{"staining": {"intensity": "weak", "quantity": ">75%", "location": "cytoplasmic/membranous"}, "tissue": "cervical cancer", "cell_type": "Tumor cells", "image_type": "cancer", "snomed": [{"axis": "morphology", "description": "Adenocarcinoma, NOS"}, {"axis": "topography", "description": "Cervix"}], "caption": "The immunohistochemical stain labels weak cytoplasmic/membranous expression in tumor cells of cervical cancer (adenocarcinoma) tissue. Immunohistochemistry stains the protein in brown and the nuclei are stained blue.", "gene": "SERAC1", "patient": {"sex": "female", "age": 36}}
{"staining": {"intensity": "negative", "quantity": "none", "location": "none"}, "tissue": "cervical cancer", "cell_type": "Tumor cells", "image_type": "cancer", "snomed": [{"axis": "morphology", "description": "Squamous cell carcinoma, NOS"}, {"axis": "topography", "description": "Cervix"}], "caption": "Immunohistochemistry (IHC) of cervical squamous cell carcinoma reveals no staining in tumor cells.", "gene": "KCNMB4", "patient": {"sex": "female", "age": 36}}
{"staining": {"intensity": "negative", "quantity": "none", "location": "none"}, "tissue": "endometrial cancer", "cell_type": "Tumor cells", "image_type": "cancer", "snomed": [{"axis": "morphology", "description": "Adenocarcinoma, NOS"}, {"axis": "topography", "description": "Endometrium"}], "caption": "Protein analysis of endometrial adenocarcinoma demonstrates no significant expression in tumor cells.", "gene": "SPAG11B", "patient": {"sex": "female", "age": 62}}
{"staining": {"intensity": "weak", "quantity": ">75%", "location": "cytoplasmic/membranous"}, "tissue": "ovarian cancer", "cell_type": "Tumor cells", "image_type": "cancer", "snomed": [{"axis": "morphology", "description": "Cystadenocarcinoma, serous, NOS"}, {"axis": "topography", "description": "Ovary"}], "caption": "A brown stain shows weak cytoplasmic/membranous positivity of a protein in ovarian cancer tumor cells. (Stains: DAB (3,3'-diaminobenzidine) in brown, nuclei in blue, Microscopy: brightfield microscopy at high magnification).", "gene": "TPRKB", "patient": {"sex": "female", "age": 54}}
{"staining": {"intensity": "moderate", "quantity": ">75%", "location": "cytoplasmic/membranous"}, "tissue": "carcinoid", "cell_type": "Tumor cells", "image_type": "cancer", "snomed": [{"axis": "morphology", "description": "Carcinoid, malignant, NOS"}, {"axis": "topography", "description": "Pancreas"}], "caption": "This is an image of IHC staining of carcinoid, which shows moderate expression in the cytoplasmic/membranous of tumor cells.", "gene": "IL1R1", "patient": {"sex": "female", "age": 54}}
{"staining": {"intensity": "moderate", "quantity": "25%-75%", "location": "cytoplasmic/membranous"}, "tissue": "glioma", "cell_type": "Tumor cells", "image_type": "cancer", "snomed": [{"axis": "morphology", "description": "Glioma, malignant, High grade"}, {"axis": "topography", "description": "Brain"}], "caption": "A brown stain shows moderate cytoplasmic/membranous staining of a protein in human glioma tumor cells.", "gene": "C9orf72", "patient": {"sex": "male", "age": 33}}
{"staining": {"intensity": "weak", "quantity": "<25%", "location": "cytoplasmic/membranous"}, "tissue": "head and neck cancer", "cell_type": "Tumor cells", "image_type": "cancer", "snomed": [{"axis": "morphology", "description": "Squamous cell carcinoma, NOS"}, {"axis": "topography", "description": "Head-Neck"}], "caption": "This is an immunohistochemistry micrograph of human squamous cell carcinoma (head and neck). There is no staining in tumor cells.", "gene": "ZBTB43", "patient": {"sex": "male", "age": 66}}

REQUIRED WORK:
The records above are to be given again in full, exactly.

OUTPUT FOR THIS EXERCISE:
{"staining": {"intensity": "weak", "quantity": ">75%", "location": "cytoplasmic/membranous"}, "tissue": "cervical cancer", "cell_type": "Tumor cells", "image_type": "cancer", "snomed": [{"axis": "morphology", "description": "Adenocarcinoma, NOS"}, {"axis": "topography", "description": "Cervix"}], "caption": "The immunohistochemical stain labels weak cytoplasmic/membranous expression in tumor cells of cervical cancer (adenocarcinoma) tissue. Immunohistochemistry stains the protein in brown and the nuclei are stained blue.", "gene": "SERAC1", "patient": {"sex": "female", "age": 36}}
{"staining": {"intensity": "negative", "quantity": "none", "location": "none"}, "tissue": "cervical cancer", "cell_type": "Tumor cells", "image_type": "cancer", "snomed": [{"axis": "morphology", "description": "Squamous cell carcinoma, NOS"}, {"axis": "topography", "description": "Cervix"}], "caption": "Immunohistochemistry (IHC) of cervical squamous cell carcinoma reveals no staining in tumor cells.", "gene": "KCNMB4", "patient": {"sex": "female", "age": 36}}
{"staining": {"intensity": "negative", "quantity": "none", "location": "none"}, "tissue": "endometrial cancer", "cell_type": "Tumor cells", "image_type": "cancer", "snomed": [{"axis": "morphology", "description": "Adenocarcinoma, NOS"}, {"axis": "topography", "description": "Endometrium"}], "caption": "Protein analysis of endometrial adenocarcinoma demonstrates no significant expression in tumor cells.", "gene": "SPAG11B", "patient": {"sex": "female", "age": 62}}
{"staining": {"intensity": "weak", "quantity": ">75%", "location": "cytoplasmic/membranous"}, "tissue": "ovarian cancer", "cell_type": "Tumor cells", "image_type": "cancer", "snomed": [{"axis": "morphology", "description": "Cystadenocarcinoma, serous, NOS"}, {"axis": "topography", "description": "Ovary"}], "caption": "A brown stain shows weak cytoplasmic/membranous positivity of a protein in ovarian cancer tumor cells. (Stains: DAB (3,3'-diaminobenzidine) in brown, nuclei in blue, Microscopy: brightfield microscopy at high magnification).", "gene": "TPRKB", "patient": {"sex": "female", "age": 54}}
{"staining": {"intensity": "moderate", "quantity": ">75%", "location": "cytoplasmic/membranous"}, "tissue": "carcinoid", "cell_type": "Tumor cells", "image_type": "cancer", "snomed": [{"axis": "morphology", "description": "Carcinoid, malignant, NOS"}, {"axis": "topography", "description": "Pancreas"}], "caption": "This is an image of IHC staining of carcinoid, which shows moderate expression in the cytoplasmic/membranous of tumor cells.", "gene": "IL1R1", "patient": {"sex": "female", "age": 54}}
{"staining": {"intensity": "moderate", "quantity": "25%-75%", "location": "cytoplasmic/membranous"}, "tissue": "glioma", "cell_type": "Tumor cells", "image_type": "cancer", "snomed": [{"axis": "morphology", "description": "Glioma, malignant, High grade"}, {"axis": "topography", "description": "Brain"}], "caption": "A brown stain shows moderate cytoplasmic/membranous staining of a protein in human glioma tumor cells.", "gene": "C9orf72", "patient": {"sex": "male", "age": 33}}
{"staining": {"intensity": "weak", "quantity": "<25%", "location": "cytoplasmic/membranous"}, "tissue": "head and neck cancer", "cell_type": "Tumor cells", "image_type": "cancer", "snomed": [{"axis": "morphology", "description": "Squamous cell carcinoma, NOS"}, {"axis": "topography", "description": "Head-Neck"}], "caption": "This is an immunohistochemistry micrograph of human squamous cell carcinoma (head and neck). There is no staining in tumor cells.", "gene": "ZBTB43", "patient": {"sex": "male", "age": 66}}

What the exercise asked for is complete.